> _PROBLEM DESCRIPTION_: Count the lines in the rows below that contain the string "bare", matching case exactly, and reply with only the number.

> _Labeled contour entries_:
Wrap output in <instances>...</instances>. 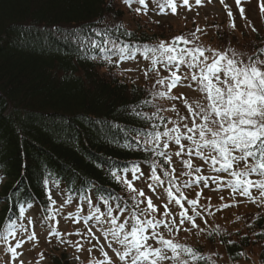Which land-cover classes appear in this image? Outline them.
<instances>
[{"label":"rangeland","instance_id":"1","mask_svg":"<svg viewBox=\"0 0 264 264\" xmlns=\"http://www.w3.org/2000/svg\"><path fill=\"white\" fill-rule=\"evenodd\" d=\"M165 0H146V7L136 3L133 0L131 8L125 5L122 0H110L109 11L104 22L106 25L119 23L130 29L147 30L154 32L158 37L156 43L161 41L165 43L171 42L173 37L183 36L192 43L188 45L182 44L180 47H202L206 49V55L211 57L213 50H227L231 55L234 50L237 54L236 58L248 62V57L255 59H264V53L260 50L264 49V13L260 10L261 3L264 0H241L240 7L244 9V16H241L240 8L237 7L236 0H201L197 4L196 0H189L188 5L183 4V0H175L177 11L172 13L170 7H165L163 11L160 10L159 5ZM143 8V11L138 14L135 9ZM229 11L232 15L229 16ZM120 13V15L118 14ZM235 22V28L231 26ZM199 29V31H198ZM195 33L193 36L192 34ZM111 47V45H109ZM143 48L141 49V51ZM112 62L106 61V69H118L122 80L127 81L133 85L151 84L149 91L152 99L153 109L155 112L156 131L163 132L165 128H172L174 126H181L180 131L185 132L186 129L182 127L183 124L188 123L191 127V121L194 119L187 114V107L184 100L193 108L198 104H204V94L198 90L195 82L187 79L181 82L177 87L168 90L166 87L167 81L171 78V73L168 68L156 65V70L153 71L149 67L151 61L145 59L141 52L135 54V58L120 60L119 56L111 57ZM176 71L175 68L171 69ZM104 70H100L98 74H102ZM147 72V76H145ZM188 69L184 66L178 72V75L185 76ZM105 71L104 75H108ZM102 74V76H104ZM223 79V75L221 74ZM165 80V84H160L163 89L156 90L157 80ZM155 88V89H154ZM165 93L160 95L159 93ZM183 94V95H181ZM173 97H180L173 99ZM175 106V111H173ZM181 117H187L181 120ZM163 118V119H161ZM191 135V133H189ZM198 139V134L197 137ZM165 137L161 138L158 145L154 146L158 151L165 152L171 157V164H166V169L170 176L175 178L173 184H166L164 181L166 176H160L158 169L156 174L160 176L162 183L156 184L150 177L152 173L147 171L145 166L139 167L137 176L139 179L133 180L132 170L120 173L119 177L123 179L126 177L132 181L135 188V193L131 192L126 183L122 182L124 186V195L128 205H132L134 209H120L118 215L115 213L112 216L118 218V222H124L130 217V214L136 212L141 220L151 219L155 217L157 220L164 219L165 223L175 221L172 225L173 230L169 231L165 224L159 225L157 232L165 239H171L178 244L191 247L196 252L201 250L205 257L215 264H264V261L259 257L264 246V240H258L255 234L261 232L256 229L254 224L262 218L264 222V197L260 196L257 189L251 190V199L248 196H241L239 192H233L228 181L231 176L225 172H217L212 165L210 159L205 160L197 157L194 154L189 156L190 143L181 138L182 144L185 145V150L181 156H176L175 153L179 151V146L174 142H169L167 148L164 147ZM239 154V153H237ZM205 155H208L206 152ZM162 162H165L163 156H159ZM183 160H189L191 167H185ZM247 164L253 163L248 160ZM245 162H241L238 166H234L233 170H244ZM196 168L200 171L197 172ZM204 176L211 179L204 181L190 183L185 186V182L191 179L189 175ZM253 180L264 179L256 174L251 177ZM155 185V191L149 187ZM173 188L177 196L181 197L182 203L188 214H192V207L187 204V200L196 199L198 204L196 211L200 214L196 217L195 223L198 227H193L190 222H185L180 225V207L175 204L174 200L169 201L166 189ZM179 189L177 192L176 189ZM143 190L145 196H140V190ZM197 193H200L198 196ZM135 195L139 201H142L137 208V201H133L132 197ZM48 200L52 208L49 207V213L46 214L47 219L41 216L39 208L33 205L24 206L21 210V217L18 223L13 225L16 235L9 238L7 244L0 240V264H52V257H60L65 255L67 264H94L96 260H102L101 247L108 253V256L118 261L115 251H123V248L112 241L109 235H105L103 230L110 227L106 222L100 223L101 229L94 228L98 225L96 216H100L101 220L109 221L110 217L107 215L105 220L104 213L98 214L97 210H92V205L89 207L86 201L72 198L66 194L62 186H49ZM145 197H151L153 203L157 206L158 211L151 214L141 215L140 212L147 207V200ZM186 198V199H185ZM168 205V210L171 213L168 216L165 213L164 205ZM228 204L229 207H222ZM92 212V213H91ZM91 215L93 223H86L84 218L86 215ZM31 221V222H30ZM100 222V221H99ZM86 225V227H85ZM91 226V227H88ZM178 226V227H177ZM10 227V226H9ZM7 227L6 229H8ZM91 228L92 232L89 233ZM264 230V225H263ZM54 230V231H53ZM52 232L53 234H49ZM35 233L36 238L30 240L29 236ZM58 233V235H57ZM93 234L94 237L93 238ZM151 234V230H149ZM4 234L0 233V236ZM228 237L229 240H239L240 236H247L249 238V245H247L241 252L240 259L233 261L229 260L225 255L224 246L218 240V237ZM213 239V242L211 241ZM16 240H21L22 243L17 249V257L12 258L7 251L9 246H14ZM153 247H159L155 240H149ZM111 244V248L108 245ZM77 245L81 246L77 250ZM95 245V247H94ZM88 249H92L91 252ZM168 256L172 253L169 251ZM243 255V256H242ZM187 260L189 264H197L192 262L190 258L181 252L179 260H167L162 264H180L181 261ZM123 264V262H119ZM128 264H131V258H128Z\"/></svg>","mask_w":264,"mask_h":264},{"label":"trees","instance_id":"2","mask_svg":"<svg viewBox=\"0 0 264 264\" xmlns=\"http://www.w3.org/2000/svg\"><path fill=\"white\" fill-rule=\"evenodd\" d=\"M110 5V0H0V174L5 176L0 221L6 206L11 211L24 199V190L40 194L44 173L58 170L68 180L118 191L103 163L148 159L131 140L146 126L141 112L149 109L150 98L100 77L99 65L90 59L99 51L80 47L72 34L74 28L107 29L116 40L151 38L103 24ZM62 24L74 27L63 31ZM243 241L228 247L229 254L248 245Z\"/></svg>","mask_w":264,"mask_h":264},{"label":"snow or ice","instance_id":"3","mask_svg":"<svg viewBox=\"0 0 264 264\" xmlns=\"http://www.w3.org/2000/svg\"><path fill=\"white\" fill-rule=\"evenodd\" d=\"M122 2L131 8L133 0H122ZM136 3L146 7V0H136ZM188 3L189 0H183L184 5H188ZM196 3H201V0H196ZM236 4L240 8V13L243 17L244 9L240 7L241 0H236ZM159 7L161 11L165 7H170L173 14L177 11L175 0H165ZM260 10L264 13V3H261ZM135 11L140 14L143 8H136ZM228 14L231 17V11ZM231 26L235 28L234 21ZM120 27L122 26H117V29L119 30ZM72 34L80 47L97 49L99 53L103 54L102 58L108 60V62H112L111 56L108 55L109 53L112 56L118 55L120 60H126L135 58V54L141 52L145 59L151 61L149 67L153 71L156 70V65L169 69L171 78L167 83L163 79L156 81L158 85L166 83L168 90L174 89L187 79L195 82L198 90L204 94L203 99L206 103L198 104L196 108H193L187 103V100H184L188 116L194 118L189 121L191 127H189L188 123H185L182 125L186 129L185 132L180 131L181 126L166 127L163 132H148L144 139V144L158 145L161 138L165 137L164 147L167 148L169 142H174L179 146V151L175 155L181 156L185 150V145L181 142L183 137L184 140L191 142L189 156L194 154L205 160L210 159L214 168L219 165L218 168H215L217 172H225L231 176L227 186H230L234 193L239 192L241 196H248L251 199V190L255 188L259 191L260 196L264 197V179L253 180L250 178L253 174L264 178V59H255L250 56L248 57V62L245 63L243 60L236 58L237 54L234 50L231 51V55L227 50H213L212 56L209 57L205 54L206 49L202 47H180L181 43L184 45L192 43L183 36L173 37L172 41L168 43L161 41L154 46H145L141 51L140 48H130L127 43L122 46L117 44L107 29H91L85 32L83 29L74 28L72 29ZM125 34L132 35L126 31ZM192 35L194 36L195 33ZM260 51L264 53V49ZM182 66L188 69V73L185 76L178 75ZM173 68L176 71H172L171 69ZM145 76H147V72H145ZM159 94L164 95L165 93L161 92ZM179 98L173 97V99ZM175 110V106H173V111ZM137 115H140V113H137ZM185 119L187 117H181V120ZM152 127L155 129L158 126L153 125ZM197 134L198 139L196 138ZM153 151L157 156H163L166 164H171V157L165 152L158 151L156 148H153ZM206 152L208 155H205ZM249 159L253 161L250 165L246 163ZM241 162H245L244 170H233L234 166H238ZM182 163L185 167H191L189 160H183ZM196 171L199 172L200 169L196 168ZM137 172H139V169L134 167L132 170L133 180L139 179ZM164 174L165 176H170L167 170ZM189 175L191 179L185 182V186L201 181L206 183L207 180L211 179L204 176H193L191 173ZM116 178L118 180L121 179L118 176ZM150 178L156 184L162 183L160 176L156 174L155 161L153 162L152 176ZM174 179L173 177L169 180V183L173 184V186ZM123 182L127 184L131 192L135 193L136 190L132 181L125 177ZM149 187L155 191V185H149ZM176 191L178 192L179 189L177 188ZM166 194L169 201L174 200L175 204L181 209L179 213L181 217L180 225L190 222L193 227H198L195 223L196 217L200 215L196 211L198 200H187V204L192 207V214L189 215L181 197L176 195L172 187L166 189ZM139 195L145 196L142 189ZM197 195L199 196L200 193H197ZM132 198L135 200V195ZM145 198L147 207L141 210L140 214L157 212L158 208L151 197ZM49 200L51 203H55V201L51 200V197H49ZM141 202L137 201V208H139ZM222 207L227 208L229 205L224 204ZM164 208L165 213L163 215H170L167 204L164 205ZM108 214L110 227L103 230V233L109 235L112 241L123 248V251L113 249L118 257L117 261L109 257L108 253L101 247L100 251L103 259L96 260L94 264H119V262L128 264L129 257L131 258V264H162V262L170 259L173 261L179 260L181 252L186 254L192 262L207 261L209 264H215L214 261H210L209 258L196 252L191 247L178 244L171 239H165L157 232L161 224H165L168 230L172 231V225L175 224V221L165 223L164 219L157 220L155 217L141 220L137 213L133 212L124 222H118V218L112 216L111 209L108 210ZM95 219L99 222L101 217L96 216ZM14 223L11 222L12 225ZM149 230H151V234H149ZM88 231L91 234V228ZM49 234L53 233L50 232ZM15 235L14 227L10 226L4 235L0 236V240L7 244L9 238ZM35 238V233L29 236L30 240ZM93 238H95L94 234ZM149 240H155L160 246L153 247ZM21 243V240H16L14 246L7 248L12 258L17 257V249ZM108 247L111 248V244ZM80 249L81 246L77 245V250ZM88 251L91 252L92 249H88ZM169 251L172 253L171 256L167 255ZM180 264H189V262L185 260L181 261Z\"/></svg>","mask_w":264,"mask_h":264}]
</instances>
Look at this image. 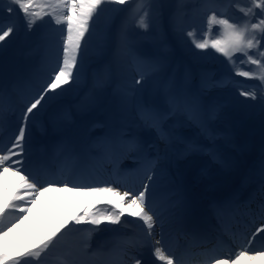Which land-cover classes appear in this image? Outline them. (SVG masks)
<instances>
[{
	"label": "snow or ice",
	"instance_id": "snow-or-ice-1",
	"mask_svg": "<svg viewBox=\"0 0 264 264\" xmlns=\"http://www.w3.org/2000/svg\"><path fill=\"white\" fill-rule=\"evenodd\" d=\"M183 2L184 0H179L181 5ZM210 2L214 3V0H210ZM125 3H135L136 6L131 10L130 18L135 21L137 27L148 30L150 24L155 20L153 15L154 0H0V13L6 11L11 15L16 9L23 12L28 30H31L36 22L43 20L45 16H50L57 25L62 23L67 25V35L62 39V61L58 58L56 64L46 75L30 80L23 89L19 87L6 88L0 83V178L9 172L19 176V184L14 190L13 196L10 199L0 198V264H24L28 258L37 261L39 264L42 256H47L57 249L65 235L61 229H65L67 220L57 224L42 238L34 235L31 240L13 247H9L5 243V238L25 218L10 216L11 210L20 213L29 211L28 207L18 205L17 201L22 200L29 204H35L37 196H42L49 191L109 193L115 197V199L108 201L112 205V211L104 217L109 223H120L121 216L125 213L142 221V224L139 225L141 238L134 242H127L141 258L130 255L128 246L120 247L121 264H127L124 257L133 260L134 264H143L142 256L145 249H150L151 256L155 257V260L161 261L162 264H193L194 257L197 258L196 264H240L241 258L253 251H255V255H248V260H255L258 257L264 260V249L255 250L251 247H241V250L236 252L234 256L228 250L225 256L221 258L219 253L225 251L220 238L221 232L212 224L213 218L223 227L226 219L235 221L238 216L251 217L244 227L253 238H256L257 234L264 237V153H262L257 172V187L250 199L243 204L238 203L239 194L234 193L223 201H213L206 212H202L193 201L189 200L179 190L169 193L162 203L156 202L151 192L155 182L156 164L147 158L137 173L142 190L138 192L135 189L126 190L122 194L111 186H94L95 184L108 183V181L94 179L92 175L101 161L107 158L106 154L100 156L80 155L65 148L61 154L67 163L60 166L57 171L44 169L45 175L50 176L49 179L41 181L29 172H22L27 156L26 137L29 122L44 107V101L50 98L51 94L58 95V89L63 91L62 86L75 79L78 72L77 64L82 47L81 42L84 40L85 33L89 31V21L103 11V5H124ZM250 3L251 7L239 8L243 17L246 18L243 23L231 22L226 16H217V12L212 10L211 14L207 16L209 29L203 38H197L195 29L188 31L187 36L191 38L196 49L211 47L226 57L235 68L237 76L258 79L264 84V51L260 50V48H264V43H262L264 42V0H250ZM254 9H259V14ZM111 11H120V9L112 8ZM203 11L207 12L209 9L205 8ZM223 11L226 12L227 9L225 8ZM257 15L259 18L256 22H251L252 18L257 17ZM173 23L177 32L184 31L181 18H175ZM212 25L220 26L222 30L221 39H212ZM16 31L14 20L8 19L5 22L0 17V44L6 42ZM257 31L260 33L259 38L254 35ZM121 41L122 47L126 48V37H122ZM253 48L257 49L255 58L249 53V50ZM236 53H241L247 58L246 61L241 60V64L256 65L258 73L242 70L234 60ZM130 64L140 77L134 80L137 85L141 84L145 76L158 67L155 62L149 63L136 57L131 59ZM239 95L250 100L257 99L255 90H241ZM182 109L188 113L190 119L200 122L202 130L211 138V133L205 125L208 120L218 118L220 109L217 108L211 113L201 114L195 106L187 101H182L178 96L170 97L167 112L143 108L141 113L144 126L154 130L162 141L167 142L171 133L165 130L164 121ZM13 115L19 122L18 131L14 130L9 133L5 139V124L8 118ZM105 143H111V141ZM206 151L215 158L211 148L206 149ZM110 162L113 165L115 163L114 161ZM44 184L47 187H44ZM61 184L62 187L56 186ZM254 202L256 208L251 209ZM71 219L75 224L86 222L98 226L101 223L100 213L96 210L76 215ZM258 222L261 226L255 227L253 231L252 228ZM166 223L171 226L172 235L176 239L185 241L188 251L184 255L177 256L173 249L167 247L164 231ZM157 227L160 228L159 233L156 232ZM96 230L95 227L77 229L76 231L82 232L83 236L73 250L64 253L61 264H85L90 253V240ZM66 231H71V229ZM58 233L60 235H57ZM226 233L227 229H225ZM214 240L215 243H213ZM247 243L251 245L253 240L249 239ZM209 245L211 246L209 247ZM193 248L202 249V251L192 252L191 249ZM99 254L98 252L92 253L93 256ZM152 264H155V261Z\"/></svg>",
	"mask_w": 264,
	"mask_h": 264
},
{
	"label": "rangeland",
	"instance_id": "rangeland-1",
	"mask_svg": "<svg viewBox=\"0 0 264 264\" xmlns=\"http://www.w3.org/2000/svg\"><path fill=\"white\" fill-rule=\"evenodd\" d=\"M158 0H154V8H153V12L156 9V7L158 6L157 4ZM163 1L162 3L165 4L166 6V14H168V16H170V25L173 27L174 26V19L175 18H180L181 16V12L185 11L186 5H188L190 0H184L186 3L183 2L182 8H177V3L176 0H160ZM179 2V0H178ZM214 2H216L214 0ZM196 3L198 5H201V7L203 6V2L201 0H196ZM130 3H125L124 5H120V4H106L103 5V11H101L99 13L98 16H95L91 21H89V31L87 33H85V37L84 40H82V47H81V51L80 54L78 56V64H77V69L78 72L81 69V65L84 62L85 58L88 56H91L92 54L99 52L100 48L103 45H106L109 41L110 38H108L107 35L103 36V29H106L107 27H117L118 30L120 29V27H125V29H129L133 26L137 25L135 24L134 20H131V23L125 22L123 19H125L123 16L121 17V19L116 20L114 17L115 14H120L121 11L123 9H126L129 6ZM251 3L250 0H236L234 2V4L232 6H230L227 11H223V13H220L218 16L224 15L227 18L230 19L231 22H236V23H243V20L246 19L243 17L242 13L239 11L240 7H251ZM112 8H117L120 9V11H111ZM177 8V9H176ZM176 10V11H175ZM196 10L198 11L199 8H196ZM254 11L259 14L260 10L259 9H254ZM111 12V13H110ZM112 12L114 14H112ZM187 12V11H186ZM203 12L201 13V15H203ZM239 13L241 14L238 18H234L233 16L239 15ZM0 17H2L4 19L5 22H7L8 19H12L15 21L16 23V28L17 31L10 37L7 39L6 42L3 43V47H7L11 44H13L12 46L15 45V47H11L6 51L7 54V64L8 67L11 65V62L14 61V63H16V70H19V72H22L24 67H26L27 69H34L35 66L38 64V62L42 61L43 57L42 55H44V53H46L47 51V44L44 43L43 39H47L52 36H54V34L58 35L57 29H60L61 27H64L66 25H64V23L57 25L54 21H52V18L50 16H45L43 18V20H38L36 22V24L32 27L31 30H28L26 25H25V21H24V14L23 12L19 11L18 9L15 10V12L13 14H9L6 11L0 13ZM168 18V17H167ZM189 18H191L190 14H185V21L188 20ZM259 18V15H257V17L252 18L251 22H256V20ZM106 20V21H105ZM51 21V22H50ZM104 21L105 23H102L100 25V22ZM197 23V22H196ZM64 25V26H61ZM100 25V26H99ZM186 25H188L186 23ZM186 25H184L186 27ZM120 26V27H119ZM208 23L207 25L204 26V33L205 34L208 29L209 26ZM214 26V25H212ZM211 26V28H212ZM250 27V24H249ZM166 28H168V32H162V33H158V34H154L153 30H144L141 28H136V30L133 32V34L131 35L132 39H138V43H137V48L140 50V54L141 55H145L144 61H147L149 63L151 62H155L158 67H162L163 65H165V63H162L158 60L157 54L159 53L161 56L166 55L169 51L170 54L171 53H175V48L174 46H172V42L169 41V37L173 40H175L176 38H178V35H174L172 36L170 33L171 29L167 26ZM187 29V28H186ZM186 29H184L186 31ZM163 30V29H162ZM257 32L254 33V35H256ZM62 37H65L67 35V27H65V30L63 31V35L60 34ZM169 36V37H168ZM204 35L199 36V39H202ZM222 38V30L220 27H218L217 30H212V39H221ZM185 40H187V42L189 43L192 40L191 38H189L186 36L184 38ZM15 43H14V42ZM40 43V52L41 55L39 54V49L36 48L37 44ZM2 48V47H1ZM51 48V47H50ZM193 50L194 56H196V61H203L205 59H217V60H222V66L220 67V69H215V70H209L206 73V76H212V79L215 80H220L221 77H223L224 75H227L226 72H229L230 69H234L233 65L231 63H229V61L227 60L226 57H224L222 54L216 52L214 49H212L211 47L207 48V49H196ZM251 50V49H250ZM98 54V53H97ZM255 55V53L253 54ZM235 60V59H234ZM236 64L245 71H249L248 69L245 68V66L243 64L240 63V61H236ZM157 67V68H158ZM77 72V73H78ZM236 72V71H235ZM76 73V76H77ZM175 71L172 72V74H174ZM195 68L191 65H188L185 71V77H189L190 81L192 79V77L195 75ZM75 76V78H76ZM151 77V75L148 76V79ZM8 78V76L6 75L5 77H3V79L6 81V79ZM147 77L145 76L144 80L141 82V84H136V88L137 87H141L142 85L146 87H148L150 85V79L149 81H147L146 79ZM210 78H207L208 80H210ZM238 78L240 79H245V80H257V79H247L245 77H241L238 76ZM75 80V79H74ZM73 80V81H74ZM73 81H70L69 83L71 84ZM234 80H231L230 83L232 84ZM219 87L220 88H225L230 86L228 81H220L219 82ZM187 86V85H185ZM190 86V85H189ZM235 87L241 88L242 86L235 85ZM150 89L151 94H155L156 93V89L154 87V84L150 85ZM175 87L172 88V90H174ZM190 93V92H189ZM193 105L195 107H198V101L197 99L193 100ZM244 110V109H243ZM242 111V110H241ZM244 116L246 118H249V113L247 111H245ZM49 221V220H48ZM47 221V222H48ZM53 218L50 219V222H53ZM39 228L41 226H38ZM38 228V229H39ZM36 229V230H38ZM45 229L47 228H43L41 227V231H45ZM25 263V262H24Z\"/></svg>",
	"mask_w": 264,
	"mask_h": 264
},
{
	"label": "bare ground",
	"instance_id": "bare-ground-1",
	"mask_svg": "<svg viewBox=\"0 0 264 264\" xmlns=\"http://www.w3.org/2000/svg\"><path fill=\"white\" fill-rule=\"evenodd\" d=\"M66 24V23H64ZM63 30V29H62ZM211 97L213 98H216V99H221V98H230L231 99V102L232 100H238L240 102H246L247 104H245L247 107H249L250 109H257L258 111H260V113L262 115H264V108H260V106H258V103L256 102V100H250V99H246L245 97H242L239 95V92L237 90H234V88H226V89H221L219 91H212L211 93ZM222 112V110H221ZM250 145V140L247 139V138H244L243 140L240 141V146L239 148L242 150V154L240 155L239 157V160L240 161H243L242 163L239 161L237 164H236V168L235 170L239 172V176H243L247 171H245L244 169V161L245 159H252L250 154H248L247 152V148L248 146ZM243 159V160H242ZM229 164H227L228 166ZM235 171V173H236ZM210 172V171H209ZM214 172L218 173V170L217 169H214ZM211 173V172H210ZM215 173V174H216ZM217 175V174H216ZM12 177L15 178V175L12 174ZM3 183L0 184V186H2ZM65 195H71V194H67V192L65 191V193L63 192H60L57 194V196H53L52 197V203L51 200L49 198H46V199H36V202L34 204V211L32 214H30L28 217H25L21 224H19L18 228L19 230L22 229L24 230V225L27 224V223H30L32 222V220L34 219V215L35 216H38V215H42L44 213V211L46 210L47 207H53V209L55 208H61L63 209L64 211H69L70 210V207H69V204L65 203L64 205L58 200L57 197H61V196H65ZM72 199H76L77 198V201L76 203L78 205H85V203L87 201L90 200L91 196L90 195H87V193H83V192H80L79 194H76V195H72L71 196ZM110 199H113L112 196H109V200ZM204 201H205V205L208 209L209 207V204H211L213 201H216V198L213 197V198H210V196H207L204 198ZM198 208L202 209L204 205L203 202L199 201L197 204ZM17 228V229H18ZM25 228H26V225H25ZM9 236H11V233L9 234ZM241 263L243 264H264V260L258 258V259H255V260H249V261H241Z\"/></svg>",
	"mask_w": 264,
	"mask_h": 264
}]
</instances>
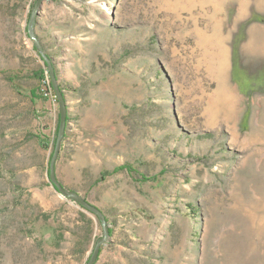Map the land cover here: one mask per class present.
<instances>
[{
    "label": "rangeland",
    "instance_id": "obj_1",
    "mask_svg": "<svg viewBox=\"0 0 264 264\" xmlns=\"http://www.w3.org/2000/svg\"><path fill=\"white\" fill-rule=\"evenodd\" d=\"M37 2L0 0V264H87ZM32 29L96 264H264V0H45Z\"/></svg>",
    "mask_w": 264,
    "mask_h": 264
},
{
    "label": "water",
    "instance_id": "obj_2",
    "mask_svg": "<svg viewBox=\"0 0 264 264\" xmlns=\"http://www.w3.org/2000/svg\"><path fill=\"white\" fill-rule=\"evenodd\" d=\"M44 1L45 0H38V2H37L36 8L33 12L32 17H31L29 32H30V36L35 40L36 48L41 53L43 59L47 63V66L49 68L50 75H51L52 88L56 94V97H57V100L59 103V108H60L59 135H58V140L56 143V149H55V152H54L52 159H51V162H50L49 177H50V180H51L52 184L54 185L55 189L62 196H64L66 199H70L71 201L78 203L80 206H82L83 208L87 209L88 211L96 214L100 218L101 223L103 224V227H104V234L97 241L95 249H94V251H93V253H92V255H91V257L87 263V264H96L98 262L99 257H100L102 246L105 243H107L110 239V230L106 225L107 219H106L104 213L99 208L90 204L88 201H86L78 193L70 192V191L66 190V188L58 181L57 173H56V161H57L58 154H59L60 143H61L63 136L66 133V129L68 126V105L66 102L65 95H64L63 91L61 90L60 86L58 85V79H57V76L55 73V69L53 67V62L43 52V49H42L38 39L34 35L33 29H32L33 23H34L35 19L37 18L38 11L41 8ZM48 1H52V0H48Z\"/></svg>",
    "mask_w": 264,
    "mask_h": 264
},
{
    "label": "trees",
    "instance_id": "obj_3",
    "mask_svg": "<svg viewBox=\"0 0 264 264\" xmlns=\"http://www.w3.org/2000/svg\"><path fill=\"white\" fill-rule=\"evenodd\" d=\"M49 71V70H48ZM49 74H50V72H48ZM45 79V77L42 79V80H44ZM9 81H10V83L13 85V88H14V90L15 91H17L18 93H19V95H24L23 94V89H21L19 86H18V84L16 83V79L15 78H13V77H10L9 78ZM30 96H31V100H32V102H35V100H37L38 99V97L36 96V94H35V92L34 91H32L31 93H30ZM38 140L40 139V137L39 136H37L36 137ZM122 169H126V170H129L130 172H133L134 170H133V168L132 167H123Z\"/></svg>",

> _EXERCISE RESPONSE_: 2